Corn tortilla inserted







A couple lbs of shredded Mexican mix cheese, a pound or so of cocktail shrimp, and some canned salsa (I don't know where the assembly pics went)..







topped with a sacrificial tortilla to keep in the heat and keep out a little of the smoke, I know, that's a sin.







On to the grill







Off to bake for a couple hours behind a beer can bird... that may explain the missing pictures, and an old school foil pack full of hickory chunks.

Now to wait an hour or so to get the cheesey goodness.


----------



## slownlow (Jan 27, 2012)

Man  great start !


----------



## teeznuts (Jan 27, 2012)

I'm dying to see how this turn out.


----------



## mballi3011 (Jan 27, 2012)

Now I to want to see this one and I'm sure that it will be fabulous. I'm pretty how it will taste great.


----------



## SmokinAl (Jan 27, 2012)

Great start looking forward to the finale!


----------



## BGKYSmoker (Jan 27, 2012)

MMMMMMMM

That looks freaking good.


----------



## poopypuss (Jan 27, 2012)

Done on the grill!







Nice...and tasty!

Usually I leave it until it's completely brown, but I didn't eat all day.


----------



## teeznuts (Jan 27, 2012)

Looks killer! Do you dip chips in it or cut and eat like a pizza? or both?


----------



## chef jimmyj (Jan 27, 2012)

teeznuts said:


> Looks killer! Do you dip chips in it or cut and eat like a pizza? or both?

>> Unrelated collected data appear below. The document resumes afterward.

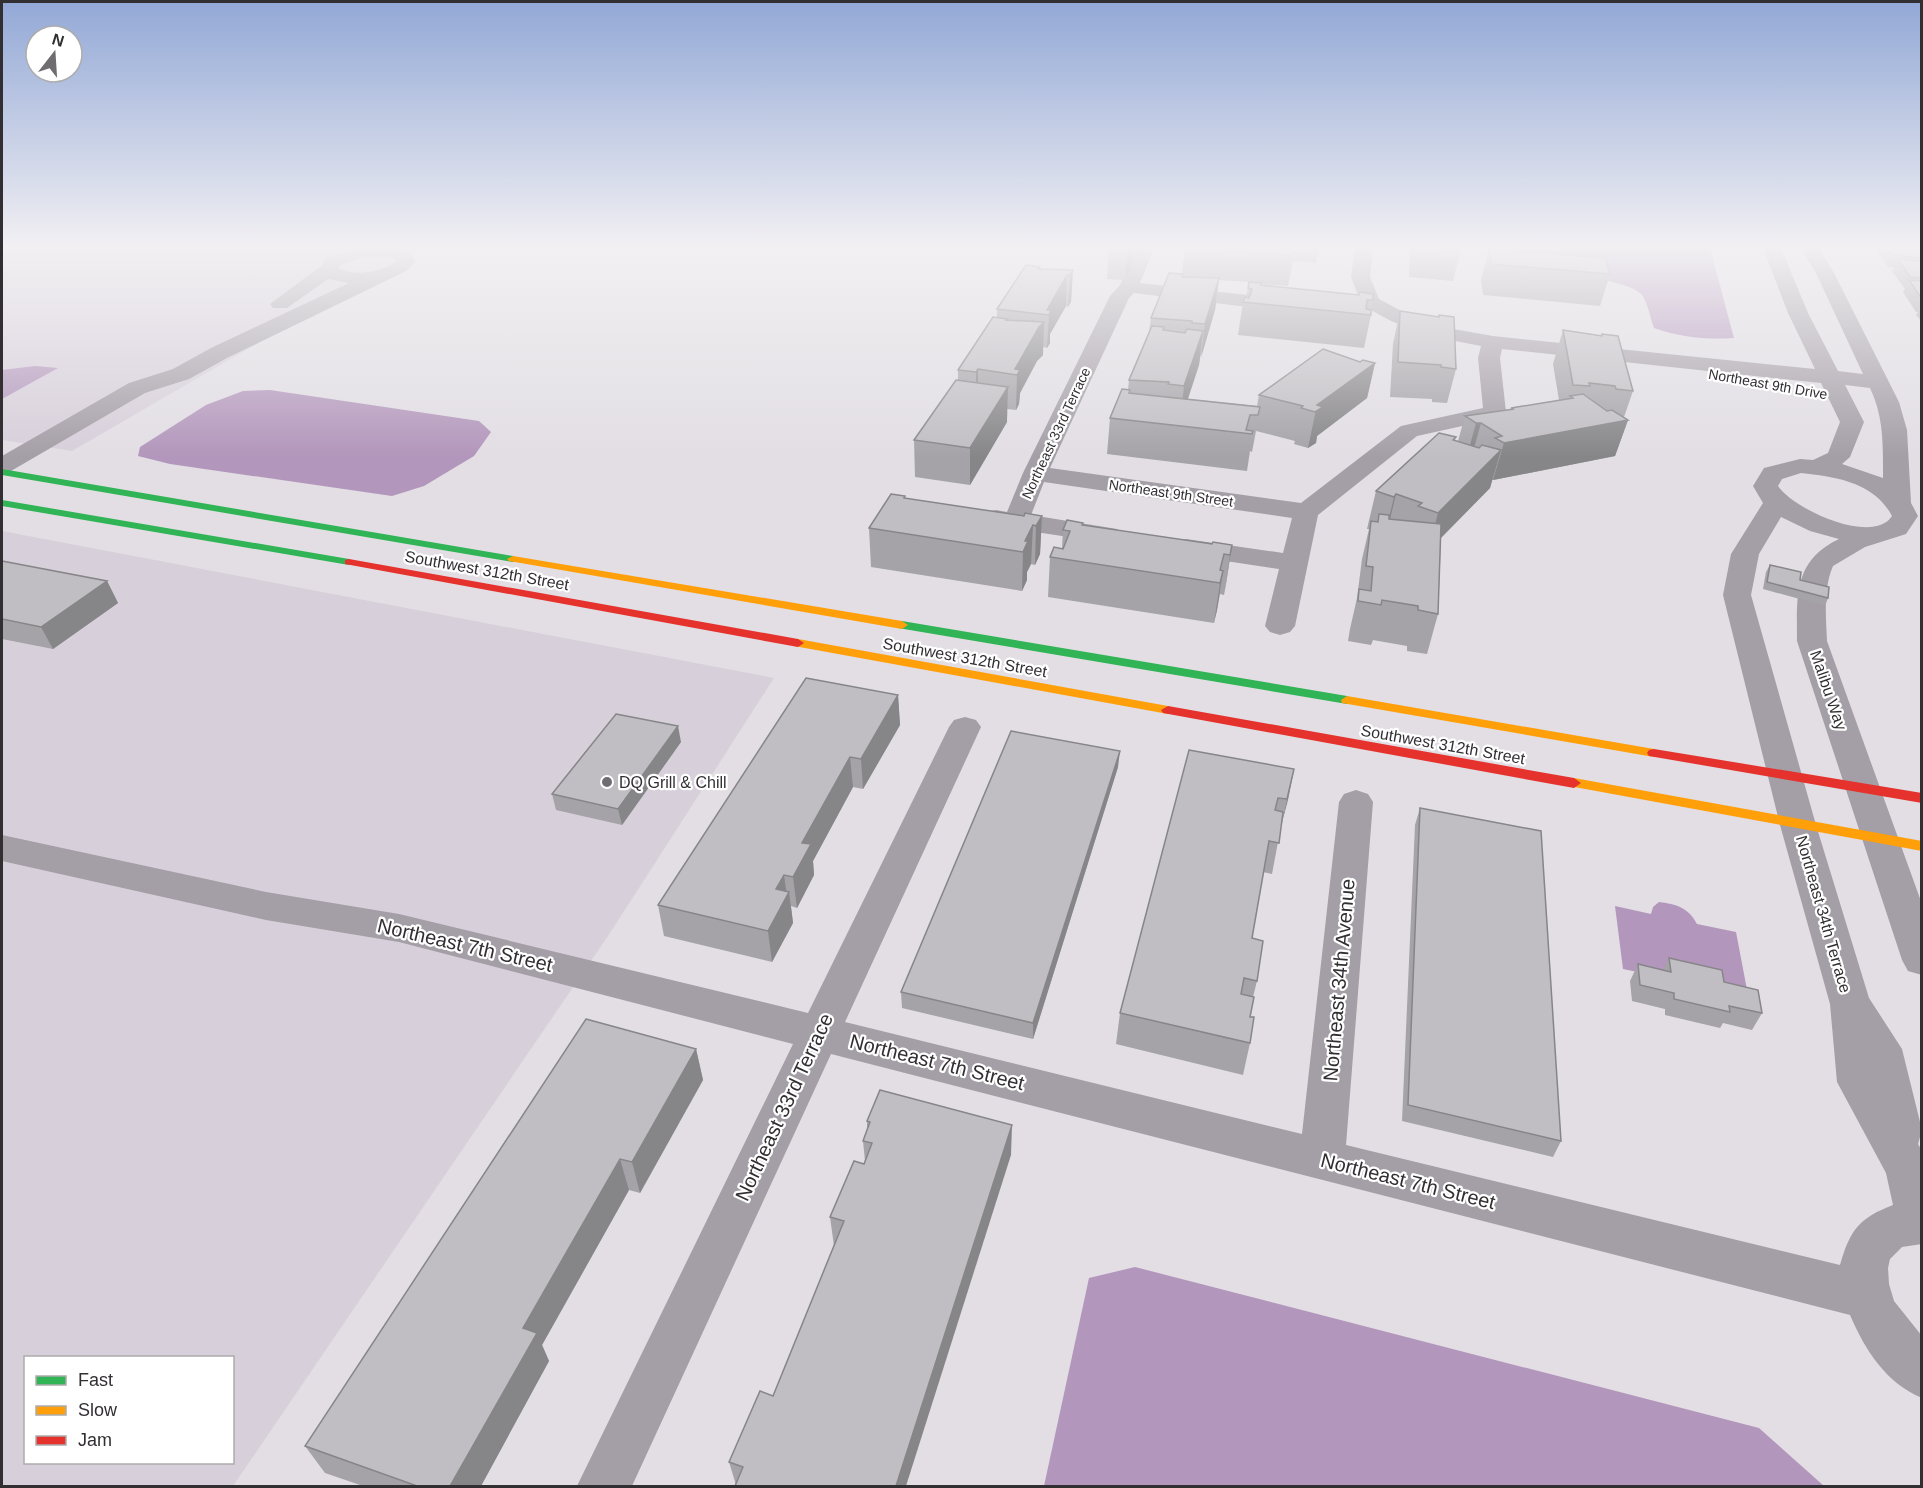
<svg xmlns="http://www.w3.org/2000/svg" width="1923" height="1488" font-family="Helvetica,sans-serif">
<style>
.built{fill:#d7cfda;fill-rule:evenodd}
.water{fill:#b296bb}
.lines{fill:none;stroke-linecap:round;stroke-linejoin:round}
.street{fill:#a49ea6;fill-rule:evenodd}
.fast{fill:#30b455;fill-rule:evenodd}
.slow{fill:#ff9f0a;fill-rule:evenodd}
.jam{fill:#e5322d;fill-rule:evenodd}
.wall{fill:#a5a3a7}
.shaded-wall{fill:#868588}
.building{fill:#c0bec2;stroke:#868588;stroke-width:1.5}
.poi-dot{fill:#706c71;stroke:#fff;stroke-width:2}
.labels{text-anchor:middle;stroke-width:4.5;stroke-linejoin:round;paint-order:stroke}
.far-street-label{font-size:14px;fill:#322f33;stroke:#fff}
.street-label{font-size:16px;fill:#322f33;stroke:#fff}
.poi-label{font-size:16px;fill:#322f33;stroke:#fff;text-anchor:start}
.near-street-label{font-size:20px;fill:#322f33;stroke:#fff}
</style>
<rect width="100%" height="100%" fill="#e2dee4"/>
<!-- built -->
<g class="built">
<polygon points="422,248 72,451 2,440 2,249"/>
<path d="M2,531L774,678L610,933L233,1486H2ZM26,1358H232V1462H26Z"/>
</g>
<!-- water -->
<g class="water">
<path d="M1710,248L1734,338C1707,340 1679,337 1654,328C1650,318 1648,302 1641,294C1627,278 1522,267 1496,263L1495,249Z"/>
<polygon points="35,366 58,368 2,399 2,370"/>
<polygon points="270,390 479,421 491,432 474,456 424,486 392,496 170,464 138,456 140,447 206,405 243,391"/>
<path d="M1659,902C1676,904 1689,908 1697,924L1736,932L1748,995L1623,969L1615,906L1651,914L1653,907Z"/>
<polygon points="1135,1267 1759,1428 1824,1486 1044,1486 1089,1278"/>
</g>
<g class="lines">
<!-- street -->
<g class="street">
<path d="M355,248H399L411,252L415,262L406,271L227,358L189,379L145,393L11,471L2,473V456L129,383L173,369L211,348L349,283L328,279L287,308H273L270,304L321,266L327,257ZM364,257H390L397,261C382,272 355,277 338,268L341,265Z"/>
<path d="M1136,248H1154L1140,283C1213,291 1285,302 1359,298L1351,277L1355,248H1373L1370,277L1379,299L1405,313L1442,327L1493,336L1815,369L1788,313L1763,248H1781L1808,313L1838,371L1863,374L1815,271L1800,248H1818L1833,271L1899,402L1907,430L1911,503L1918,516L1906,534L1865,547L1833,566C1823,589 1826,617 1827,641L1922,904V975L1908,971L1902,960L1797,641C1797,596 1793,561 1839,539L1810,531L1781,517L1759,554L1751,595L1816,825L1869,998L1902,1049L1922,1130L1918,1144L1922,1151V1244L1902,1247L1890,1259L1888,1268L1889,1284L1894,1301L1922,1336V1398C1886,1383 1865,1350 1850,1315L831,1054L632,1486H577L793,1044L399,942L266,920L2,861V835L266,892L399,914L808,1013L949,727L954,720L965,717L976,720L981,727L845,1022L1302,1134L1339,802L1344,794L1356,790L1368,794L1373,802L1346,1145L1840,1265C1850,1230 1859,1218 1893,1205L1886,1173L1837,1082L1830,1004L1780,825L1723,595L1731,554L1763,503L1753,486L1764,468L1800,459L1813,460L1828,453L1840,422L1821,383L1502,349L1500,358L1506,412L1503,417L1417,436L1318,515L1295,626L1290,632L1280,635L1270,632L1265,626L1279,569L1186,555L1176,553L1172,547L1176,541L1186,539L1283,553L1292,518L1044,482L1031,515L1117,529L1121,535L1117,541L1108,543L996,526L987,524L983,518L987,512L996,510L1007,512L1023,473L1110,296L1120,285ZM1134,293L1273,310L1314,312L1369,309L1391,321L1430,336L1481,346L1478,358L1483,408L1401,426L1301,503L1050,468L1129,298ZM1845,385L1870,388C1884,417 1883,446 1883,478L1842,464L1850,457L1864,422ZM1801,473C1836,477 1874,482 1892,516C1873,546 1793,509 1778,486L1782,479Z"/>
</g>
<!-- fast -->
<g class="fast">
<polygon points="2,469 513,556 519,559 513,562 2,475"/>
<polygon points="2,500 349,559 355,562 349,565 2,506"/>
<polygon points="902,621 1347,696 1353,700 1347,704 898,628 896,625"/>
</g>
<!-- slow -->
<g class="slow">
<polygon points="513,556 902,621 908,625 902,629 509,561 507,559"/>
<polygon points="798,639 1168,706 1175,710 1168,714 794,646 792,643 794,640"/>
<polygon points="1347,696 1654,749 1661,753 1654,757 1342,703 1341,700"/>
<polygon points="1574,778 1922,841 1922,851 1569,786 1567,783 1569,780"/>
</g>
<!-- jam -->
<g class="jam">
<polygon points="349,559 798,639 804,643 798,647 345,564 345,560"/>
<polygon points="1168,706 1574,778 1581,783 1574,788 1163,713 1161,710"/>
<polygon points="1654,749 1922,793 1922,803 1649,756 1647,753 1649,750"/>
</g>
</g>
<!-- wall -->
<g class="wall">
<polygon points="1109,248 1133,248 1131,267 1125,280 1107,279"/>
<polygon points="1185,248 1318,248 1316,263 1293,261 1288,286 1261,284 1261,285 1373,300 1371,310 1371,315 1364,348 1238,335 1243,302 1246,298 1249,282 1219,280 1215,310 1200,358 1199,365 1188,399 1257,406 1259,395 1360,362 1375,363 1367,398 1317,436 1316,443 1308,448 1294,444 1295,441 1256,431 1252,452 1250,451 1247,471 1107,454 1110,418 1128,390 1129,380 1149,331 1151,318 1182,274"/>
<polygon points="1410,248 1461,248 1453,281 1409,277"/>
<polygon points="1878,248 1922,248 1922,322 1916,315 1918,312 1916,312 1903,292 1905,289 1892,271 1894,267 1888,267 1877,251"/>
<polygon points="1489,249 1610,274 1600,306 1483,295 1481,280"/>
<polygon points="1040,269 1073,270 1071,302 1068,307 1066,306 1050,334 1050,343 1047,348 1043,347 1043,355 1037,361 1020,393 1019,404 1016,410 1007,409 1007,422 970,485 915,477 914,440 958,380 958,370 997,317 997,309"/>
<polygon points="1400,311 1438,317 1439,315 1456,369 1447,403 1432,402 1432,399 1390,397 1393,344"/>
<polygon points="1563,330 1601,336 1602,334 1633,391 1624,417 1628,420 1615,456 1493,480 1492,480 1490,488 1441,538 1438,614 1427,654 1407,651 1407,646 1373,640 1371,645 1348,641 1350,629 1357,598 1362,559 1369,529 1367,529 1376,491 1456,437 1455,440 1458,441 1465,416 1511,410 1511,408 1559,400 1553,364"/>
<polygon points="905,496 905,498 1024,516 1042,516 1040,554 1035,565 1031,564 1027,572 1027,580 1022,591 871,567 869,528"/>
<polygon points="1083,525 1212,544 1232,545 1224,595 1220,594 1217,610 1214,623 1048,597 1050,557 1062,549 1063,530"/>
<polygon points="2,561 107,581 118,603 53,649 2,639"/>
<polygon points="1770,565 1800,580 1828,598 1825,606 1763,589 1766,572"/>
<polygon points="898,695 900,725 863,789 853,787 813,861 814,875 797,908 791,906 793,923 772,962 664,936 658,905"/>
<polygon points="681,742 622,825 556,810 552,794"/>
<polygon points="1118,767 1033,1039 902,1008 901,992"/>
<polygon points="1294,769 1281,826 1272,874 1263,872 1252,938 1257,981 1253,997 1250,1017 1250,1043 1243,1075 1116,1044 1120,1013"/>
<polygon points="1420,808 1561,1141 1553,1157 1402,1121 1415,825"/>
<polygon points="1669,958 1724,982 1762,1013 1752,1030 1723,1023 1720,1028 1665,1015 1665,1009 1632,1001 1630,981 1638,964 1663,970"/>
<polygon points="696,1049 703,1080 640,1193 629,1190 542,1345 549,1361 481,1486 363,1486 325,1473 305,1446"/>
<polygon points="867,1121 1011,1155 736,1485 729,1462 773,1396 834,1246 830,1217 865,1161 863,1141 867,1129"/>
</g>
<!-- shaded-wall -->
<g class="shaded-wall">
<polygon points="1128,248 1133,248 1131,267 1125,280"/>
<polygon points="1073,270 1071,302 1068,307 1070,275"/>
<polygon points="1067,275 1066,306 1050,334 1050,343 1047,348 1049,315 1047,310"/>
<polygon points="1219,278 1215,310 1201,358 1205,324"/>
<polygon points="1044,322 1043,355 1037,361 1020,393 1019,404 1016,410 1017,375 1015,369 1039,327"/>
<polygon points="1203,331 1199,365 1180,422 1184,386"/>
<polygon points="1375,363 1367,398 1317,436 1316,443 1308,448 1317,405"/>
<polygon points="978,369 978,403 976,407 976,372"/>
<polygon points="1008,387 1007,422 970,485 970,448"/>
<polygon points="1628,420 1615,456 1493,480 1504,443"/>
<polygon points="1476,423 1481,423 1471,459 1466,460"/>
<polygon points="1501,450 1490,488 1428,551 1438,513"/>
<polygon points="1396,494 1387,532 1385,535 1394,497"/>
<polygon points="1042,516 1040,554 1035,565 1036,526"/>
<polygon points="1033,525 1031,564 1027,572 1027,580 1022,591 1023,552 1025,541"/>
<polygon points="1232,545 1226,584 1224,595 1230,555"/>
<polygon points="1223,571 1217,610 1214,623 1220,583"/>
<polygon points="107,581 118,603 53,649 41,627"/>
<polygon points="898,695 900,725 863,789 861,759"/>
<polygon points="678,726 681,742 622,825 618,809"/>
<polygon points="1120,751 1118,767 1033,1039 1033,1023"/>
<polygon points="850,757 853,787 813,861 814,875 797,908 793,877 802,843"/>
<polygon points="1294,769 1288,800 1280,830 1287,799"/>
<polygon points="784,875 787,896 789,892 793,923 772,962 768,931 776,889"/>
<polygon points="696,1049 703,1080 640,1193 632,1162"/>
<polygon points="1012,1125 1011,1155 906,1486 896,1486"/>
<polygon points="620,1159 629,1190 542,1345 549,1361 481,1486 450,1486 523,1328"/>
</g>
<!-- building -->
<g class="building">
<polygon points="1222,248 1294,248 1293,255"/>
<polygon points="1440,248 1461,248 1461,250"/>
<polygon points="1889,248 1922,248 1922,258 1893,255"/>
<polygon points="1489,249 1605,258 1610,274 1491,264"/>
<polygon points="1898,259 1922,261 1922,278 1910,277"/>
<polygon points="1026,265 1040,267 1039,269 1073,270 1070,275 1067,275 1047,310 1051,310 1049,315 997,309"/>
<polygon points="1169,273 1183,274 1182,277 1219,278 1205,324 1192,323 1192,321 1151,318"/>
<polygon points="1909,280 1922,281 1922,299"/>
<polygon points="1249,282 1261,283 1261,285 1359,295 1360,292 1373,294 1373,300 1367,300 1366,309 1371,310 1371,315 1243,302 1245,297 1249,298 1252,289 1248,288"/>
<polygon points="1400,311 1439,317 1439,315 1454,317 1456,369 1441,367 1441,365 1398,362"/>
<polygon points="993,317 1007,319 1006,320 1044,322 1039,327 1015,369 1020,370 1017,375 978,369 976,372 958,370"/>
<polygon points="1152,326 1164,327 1163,330 1185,333 1187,329 1203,331 1184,386 1168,384 1169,382 1129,380"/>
<polygon points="1563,330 1602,336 1602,334 1618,336 1633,391 1616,389 1615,386 1589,383 1590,386 1573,385"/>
<polygon points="1323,349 1360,362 1363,360 1375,363 1317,405 1323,407 1315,412 1301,408 1303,406 1259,395"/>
<polygon points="956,380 1008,387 970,448 914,440"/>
<polygon points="1122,389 1130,390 1129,393 1260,407 1258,415 1250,415 1246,430 1253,431 1252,434 1110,418"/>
<polygon points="1583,394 1607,411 1612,410 1628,420 1504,443 1495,438 1502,436 1481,423 1476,423 1465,416 1514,409 1511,408 1573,398 1570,396"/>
<polygon points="1439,433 1456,437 1453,440 1479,448 1482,445 1501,450 1438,513 1418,506 1422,503 1396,494 1394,497 1376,491"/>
<polygon points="891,494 905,496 904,498 1024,516 1025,513 1042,516 1036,526 1033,525 1025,541 1028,541 1023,552 869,528"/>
<polygon points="1379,514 1389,515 1389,519 1441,524 1438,614 1418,610 1418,606 1382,600 1381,605 1358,601 1359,589 1371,591 1373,567 1366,566 1371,521 1378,522"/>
<polygon points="1067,520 1083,523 1082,525 1212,544 1213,542 1232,545 1230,555 1224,554 1220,570 1223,571 1220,583 1050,557 1054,547 1063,549 1070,531 1063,530"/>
<polygon points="2,561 107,581 41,627 2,619"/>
<polygon points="1770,565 1801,572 1800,580 1829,587 1828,598 1767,582"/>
<polygon points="806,678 898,695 861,759 850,757 802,843 811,844 793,877 784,875 776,889 789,892 768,931 658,905"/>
<polygon points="616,714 678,726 618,809 552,794"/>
<polygon points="1011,731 1120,751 1033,1023 901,992"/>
<polygon points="1189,750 1294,769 1287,799 1278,798 1275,810 1283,812 1279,843 1269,841 1252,938 1263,941 1257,981 1244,978 1241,994 1254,997 1250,1017 1254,1017 1250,1043 1120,1013"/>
<polygon points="1420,808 1541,831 1561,1141 1408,1105"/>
<polygon points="1669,958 1722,970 1724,982 1758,990 1762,1013 1729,1006 1730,1012 1674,999 1674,993 1640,985 1638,964 1671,972"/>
<polygon points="586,1019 696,1049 632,1162 620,1159 523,1328 537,1333 450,1486 417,1486 305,1446"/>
<polygon points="880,1090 1012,1125 896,1486 735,1486 743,1467 729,1462 760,1391 773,1396 844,1221 830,1217 854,1161 864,1164 872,1143 863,1141 870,1122 867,1121"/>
</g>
<!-- sky -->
<linearGradient id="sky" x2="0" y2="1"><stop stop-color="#92a8d6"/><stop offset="0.54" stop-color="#f2f0f3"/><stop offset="1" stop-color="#f2f0f3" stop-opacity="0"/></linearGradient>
<rect width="1923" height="457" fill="url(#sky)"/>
<!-- markers -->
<circle class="poi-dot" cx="607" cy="782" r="6"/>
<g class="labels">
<!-- far-street labels -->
<g class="far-street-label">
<text transform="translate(1768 384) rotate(10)" y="5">Northeast 9th Drive</text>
<text transform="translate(1056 433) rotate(-65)" y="5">Northeast 33rd Terrace</text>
<text transform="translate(1171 493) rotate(8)" y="5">Northeast 9th Street</text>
</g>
<!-- street labels -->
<g class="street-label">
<text transform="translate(487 570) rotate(10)" y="6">Southwest 312th Street</text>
<text transform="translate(965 657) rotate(10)" y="6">Southwest 312th Street</text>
<text transform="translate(1829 690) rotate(71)" y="6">Malibu Way</text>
<text transform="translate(1443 744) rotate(10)" y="6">Southwest 312th Street</text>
<text transform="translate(1824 914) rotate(74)" y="6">Northeast 34th Terrace</text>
</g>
<!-- poi labels -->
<g class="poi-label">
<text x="619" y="788">DQ Grill &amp; Chill</text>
</g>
<!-- near-street labels -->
<g class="near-street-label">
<text transform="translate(465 945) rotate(13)" y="7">Northeast 7th Street</text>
<text transform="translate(1339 980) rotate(-85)" y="7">Northeast 34th Avenue</text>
<text transform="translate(937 1062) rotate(14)" y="7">Northeast 7th Street</text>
<text transform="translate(784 1107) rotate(-65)" y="7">Northeast 33rd Terrace</text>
<text transform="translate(1408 1181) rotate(14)" y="7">Northeast 7th Street</text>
</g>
</g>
<!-- border -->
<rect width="1923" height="1488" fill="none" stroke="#322f33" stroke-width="6"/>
<!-- legend -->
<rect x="24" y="1356" width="210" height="108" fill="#ffffff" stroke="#adacad" stroke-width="1.5"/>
<rect x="36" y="1376" width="30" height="9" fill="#30b455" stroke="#adacad" stroke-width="1.5"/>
<text x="78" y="1386" font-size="18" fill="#322f33">Fast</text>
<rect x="36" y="1406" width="30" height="9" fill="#ff9f0a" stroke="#adacad" stroke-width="1.5"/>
<text x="78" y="1416" font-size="18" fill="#322f33">Slow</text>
<rect x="36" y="1436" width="30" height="9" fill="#e5322d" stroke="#adacad" stroke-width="1.5"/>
<text x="78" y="1446" font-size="18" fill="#322f33">Jam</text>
<!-- north arrow -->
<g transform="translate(54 54) rotate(17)"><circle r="28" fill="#ffffff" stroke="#adacad" stroke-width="1.5"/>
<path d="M0-4.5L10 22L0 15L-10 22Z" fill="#706c71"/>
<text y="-9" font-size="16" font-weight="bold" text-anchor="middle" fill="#322f33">N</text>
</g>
</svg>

It does look great!...Seems kind of Dippy with all that cheese but with some adjustment it would make a tasty pizza...cool idea...JJ


----------



## poopypuss (Jan 27, 2012)

Chips

Tostito's  Scoops grab everything!


----------



## poopypuss (Jan 27, 2012)

That's a 9 inch baking pan (.98 at Wal-Mart), I guess my angle on the pics was off...


----------



## scarbelly (Jan 27, 2012)

Looks really good . How does the shrimp hold up after a couple of hours?


----------



## venture (Jan 27, 2012)

Looks super!

And super timing.  Just getting a cold cheese smoke started.

Good luck and good smoking.


----------